DOCUMENT PASSAGE: Begin
J. L. Borges, The Aleph

God!… and therefore?

At the beit din for my conversion one of the rabbis asked me “do you even believe in God?” I gave an ironic but completely sincere answer. I’m Jewish now, so I guess they bought it, but that question has stayed with me since, and I suppose that is because maybe I didn’t accept my answer. I did not nail that question, nor did I nail several other key questions, especially not “How would you explain Judaism to someone who doesn’t know what it is?”. I hit these nails sideways and bent them all up. I want a do-over, but I think you only get one shot. But somehow I perceive this lingering dissatisfaction and feeling of lost opportunity as a good thing. I believe this might be a Jewish attitude along the lines of “there is nothing fuller than a broken heart.” In that anxiously optimistic spirit, I will put my unease to work and try to unbend the “do you even believe in God” nail. Here it goes…

Being a devout Pragmatist, I will go directly to the Pragmatic Maxim and ask what the practical consequences are to a statement to understand what it means. This is what William James called the “cash value”. My friend Mónica has an even more pragmatic version of Pragmatic maxim, which she expresses not as a maxim or a concept but, in a profoundly Pragmatist manner, the practice of asking: “AND THEREFORE…?”

So I believe in God, and therefore we are morally obligated to live toward alterity. We must live as a part of a reality that includes and exceeds us, and expects us to do so.

The evidence is all around us, and inside us. When we encounter a person who views us egocentrically as merely what we are to them — either useful or useless to their purposes, amounting to what they’ve deduced from their beliefs about us — apparently missing the fact of our own reality, purposefulness and autonomy we feel indignation. The indignation intensifies if we realize they prefer the imagined role they’ve assigned us to the more surprising, resistant and disruptive reality of who we are, and they seem resistant to noticing otherwise. And if they are in a position to enforce the role they have assigned as so we must cooperate and perform it, indignation can devolve to resentment or wrath.

Despite what many are currently saying, every person has this experience. It is intrinsic to the human condition.
DOCUMENT PASSAGE: End
RECORDS: Begin
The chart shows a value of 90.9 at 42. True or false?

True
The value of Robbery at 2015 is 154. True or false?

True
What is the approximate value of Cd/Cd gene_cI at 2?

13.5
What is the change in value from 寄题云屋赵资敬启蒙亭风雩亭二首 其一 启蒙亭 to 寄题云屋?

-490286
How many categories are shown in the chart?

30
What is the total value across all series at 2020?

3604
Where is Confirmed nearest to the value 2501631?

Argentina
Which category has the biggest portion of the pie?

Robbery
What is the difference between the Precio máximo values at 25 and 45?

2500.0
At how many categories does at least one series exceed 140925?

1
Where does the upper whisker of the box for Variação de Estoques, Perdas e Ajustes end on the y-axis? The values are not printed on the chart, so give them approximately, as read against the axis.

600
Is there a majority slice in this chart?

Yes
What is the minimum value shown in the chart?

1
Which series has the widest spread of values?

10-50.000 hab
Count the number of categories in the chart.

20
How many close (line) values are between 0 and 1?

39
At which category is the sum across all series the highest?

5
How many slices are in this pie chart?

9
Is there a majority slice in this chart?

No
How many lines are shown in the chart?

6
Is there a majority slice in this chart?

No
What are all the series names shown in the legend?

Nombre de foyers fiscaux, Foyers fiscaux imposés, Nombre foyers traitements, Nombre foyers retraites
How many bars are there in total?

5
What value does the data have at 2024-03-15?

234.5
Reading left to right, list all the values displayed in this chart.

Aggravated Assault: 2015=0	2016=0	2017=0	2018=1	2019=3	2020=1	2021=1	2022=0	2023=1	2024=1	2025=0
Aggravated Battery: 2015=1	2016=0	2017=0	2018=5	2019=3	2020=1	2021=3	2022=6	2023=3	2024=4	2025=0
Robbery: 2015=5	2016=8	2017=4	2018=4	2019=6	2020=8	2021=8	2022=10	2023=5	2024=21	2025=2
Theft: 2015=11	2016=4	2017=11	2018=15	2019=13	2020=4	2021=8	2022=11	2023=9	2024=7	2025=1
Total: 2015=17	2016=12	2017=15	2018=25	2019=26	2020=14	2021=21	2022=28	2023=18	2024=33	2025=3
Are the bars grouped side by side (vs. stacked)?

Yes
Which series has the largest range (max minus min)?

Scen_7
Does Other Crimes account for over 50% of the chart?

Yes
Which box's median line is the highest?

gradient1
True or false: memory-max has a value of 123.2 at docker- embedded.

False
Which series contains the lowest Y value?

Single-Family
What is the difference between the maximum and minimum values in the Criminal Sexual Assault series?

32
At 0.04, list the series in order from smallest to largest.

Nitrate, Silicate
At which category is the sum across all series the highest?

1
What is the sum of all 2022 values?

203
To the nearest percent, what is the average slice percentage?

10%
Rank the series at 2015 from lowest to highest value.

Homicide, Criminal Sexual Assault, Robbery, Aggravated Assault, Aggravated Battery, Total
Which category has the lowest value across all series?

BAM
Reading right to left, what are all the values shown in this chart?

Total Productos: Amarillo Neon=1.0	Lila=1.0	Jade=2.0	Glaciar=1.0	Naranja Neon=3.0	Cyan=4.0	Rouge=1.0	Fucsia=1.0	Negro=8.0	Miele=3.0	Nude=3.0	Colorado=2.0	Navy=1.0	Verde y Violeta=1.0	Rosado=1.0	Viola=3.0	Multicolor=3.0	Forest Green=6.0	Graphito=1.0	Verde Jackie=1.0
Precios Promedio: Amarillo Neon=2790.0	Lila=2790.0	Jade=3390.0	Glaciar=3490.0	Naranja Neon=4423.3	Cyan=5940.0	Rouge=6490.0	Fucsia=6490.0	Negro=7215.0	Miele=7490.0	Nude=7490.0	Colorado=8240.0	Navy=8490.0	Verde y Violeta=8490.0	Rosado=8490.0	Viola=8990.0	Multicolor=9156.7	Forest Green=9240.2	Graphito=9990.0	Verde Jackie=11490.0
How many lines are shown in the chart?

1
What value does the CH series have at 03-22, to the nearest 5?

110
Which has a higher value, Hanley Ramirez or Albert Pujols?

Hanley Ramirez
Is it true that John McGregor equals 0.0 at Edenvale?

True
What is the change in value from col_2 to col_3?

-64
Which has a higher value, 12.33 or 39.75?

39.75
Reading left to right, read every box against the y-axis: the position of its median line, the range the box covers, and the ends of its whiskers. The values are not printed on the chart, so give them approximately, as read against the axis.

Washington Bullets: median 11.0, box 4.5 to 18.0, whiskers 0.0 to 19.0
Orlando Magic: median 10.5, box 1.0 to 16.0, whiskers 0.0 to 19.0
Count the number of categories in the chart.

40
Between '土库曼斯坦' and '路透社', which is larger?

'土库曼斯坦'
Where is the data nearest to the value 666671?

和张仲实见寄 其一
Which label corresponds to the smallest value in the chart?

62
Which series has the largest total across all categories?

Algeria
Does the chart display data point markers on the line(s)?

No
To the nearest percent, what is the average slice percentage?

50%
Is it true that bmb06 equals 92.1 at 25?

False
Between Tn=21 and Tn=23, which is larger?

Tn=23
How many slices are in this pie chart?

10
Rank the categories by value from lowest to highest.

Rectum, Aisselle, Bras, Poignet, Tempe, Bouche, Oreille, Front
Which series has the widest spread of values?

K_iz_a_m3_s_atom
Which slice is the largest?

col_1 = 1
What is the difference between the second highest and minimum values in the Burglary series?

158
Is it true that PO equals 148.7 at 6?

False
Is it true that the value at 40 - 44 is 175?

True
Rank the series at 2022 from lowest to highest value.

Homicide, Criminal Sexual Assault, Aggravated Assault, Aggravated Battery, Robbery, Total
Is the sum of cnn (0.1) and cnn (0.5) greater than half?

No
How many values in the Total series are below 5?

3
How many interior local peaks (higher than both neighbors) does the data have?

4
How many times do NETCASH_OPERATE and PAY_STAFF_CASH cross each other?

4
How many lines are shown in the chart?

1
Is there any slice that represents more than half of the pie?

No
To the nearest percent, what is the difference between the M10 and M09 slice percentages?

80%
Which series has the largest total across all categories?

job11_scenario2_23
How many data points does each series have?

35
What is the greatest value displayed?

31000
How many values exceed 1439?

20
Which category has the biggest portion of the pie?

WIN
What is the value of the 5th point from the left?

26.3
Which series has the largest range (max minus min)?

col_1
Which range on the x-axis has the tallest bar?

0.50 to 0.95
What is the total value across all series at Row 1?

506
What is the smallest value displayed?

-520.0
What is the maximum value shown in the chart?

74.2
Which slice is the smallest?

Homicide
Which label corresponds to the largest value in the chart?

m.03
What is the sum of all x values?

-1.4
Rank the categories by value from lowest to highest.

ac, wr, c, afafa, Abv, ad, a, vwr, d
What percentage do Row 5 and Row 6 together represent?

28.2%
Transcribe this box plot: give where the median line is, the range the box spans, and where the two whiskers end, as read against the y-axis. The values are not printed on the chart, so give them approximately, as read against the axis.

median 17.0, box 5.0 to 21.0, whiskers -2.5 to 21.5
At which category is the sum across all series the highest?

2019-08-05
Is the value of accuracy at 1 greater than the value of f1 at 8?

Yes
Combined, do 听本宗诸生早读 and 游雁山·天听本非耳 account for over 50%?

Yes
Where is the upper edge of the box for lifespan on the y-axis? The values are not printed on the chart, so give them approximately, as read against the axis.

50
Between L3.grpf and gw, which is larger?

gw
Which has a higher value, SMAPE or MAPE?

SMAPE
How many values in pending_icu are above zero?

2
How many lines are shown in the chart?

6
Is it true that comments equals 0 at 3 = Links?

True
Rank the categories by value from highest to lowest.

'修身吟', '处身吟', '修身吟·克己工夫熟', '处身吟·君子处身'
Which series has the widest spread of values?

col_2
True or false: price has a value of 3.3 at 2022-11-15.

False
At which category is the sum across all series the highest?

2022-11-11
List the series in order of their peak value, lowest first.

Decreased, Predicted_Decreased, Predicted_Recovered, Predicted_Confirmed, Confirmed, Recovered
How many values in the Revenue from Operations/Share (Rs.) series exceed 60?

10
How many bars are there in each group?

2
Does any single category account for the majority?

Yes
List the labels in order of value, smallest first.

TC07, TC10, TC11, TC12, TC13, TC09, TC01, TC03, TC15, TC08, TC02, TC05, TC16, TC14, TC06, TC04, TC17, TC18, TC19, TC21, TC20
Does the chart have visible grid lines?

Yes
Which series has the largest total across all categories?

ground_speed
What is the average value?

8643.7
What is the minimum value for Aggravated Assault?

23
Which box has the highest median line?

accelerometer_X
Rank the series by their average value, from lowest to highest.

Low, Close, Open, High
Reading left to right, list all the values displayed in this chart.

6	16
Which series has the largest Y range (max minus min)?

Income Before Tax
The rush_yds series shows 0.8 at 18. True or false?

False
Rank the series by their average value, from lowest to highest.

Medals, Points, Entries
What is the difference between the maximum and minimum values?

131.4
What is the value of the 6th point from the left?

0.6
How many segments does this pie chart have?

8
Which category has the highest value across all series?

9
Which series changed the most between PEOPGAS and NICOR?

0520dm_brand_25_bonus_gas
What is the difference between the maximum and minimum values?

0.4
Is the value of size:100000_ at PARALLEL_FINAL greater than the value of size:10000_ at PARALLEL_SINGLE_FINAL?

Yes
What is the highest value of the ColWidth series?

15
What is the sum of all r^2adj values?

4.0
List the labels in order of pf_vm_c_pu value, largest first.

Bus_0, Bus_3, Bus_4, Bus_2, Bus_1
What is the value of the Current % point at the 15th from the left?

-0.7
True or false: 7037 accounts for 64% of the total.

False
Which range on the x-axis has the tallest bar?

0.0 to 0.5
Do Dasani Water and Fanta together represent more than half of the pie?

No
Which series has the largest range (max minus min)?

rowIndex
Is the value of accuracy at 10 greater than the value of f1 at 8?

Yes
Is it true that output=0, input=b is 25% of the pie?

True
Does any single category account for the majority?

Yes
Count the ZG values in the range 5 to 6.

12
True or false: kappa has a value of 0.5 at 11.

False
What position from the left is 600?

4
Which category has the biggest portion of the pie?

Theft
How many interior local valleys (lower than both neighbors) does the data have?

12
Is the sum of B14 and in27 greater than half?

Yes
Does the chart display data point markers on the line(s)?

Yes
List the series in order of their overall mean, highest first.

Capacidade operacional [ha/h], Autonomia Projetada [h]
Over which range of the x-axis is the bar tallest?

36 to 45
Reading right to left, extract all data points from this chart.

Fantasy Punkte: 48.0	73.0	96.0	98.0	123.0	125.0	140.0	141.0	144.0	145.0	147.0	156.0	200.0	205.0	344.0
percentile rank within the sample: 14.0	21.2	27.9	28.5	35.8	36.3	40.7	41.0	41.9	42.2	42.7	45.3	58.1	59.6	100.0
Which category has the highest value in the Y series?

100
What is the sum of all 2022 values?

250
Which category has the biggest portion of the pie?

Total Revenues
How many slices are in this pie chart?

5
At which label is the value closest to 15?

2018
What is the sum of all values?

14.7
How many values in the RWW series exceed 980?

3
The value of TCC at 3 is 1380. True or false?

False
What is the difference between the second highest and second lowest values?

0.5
RECORDS: End
TASKS TO PERFORM -
**A.** According to the essay about belief in God, what did William James call the practical consequences of a statement?
**B.** Please copy out the essay about belief in God from "So I believe" to "us to do so.".
**C.** Continue the essay about belief in God from where it stops.

WRITTEN RESPONSES -
**A.** The "cash value."

**B.**
So I believe in God, and therefore we are morally obligated to live toward alterity. We must live as a part of a reality that includes and exceeds us, and expects us to do so.

**C.**
Also intrinsic to the human condition is inflicting this indignation on others, by reducing others to roles we have imagined. (Sometimes we even pull this off by reducing them to mere reducers — people who have no experience of being reduced to a category not of their choosing and forced to play it, and who therefore are ignorant of the matter, incapable of understanding, unable to be reasoned with, and who can only be reformed through counter-domination. To meet this with indignation is not “fragility”, nor is it rage at having to share power. No: this is normal human indignation at being reduced to an imagined category, and then having one’s indignation reduced to vicious ignorance.)

So, when we do the same to others and take them as nothing more than what we imagine them to be — and, again, every single one of us constantly does this to others! — we are met with indignation. We are called upon to do something about it, to converse, to hear, to rectify and reconcile: to make teshuva. To return to a state of mutually acknowledged reality that includes each of us while infinitely exceeding each and all of us. I see teshuva as attempting mutual atonement. The infinite is no longer infinite to us if we exclude anyone from it, so full atonement is impossible without teshuva.

To believe as I do that this indignation is legitimate and warranted by more than utilitarian self-interest, biological drives or cultural norms strongly implies a reality that wants something of us. This wanting-from-us is the difference between a Godful and Godless reality. That is my “and therefore.” Therefore we must perpetually atone with God by atoning with all fellow-participants in the at-one God’s being.*

(Note: lately I am including non-humans in this process of perpetual atonement. Bruno Latour, Michel Callon, Tim Morton and Graham Harmon have me worried I have been “objectifying” objects!)